I wondered why I felt so disconnected from that little girl. Where was my fighting spirit? When did I become so afraid to stand up for myself and others? I was born with a fire, a light, and a voice to speak the truth.

 

Then, over time, I absorbed a message that good girls go with the flow and blend in. I learned not to draw too much attention to myself, to play small and keep my opinions to myself to be safe.

 

But that’s not who I am, that’s my conditioning.

 

Sitting in front of the speaker that day, I caught a glimpse of who God had initially created me to be:  bold, brave, a warrior.

 

I think the reason I felt called to share these stories with you today is I’ve reconnected with the bold and brave part of myself again as I’ve been walking with a dear friend of mine. After getting devastating news, she is becoming liberated after years of oppression and manipulation.

 

Watching her go through this immensely difficult time has been painful and inspiring, all at the same time.

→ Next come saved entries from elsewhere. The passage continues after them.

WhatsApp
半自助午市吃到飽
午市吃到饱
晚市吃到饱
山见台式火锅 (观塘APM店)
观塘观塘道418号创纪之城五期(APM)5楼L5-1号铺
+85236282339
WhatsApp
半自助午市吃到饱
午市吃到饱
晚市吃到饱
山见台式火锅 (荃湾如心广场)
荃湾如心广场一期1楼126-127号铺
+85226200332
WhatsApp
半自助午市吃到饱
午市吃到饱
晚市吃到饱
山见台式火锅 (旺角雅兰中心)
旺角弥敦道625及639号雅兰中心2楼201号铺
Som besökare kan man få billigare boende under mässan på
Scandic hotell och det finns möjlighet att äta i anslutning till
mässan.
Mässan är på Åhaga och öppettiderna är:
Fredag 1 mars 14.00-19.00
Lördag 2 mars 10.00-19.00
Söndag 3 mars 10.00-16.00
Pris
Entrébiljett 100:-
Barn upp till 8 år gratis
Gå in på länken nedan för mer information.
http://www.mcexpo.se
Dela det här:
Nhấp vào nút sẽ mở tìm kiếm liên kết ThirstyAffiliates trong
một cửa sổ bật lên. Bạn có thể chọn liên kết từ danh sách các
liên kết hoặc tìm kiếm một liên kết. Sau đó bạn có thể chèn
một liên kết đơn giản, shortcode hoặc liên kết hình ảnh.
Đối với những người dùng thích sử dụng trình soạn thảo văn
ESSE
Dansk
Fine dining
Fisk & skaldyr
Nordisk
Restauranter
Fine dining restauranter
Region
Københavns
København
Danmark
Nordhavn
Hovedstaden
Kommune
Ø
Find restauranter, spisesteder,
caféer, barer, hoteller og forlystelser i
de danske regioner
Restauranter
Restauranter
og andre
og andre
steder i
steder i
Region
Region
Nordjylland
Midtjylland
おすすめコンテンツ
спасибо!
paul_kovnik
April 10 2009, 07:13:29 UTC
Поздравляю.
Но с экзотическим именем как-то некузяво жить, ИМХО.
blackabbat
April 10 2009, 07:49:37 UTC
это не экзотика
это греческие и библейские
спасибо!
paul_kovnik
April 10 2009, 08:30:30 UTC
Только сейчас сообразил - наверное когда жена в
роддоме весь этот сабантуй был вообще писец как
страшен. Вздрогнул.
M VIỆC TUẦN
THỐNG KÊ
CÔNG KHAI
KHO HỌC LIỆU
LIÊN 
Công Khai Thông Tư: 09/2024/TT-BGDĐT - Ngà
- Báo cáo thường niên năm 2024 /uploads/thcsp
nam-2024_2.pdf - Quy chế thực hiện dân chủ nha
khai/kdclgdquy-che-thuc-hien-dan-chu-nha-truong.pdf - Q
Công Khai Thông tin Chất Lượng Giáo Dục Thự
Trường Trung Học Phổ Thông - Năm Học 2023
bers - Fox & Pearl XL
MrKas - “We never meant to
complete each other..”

Painful because she’s grieving a different kind of loss, and encouraging because she’s growing and having the courage to stand up for what’s right and good. I’ve used my voice to speak up and speak into this situation with tenderness and boldness when asked, and this experience has reminded me of the importance of standing up for what we believe.

 

What are the causes that light a spark in you and inspire you to speak out and take action to help?

 

Getting involved in causes that are important to me is an area I’m continuing to grow into. I don’t want to lose that little girl again. My voice matters and yours does, too. Thank you so much for reading! Love and Blessings.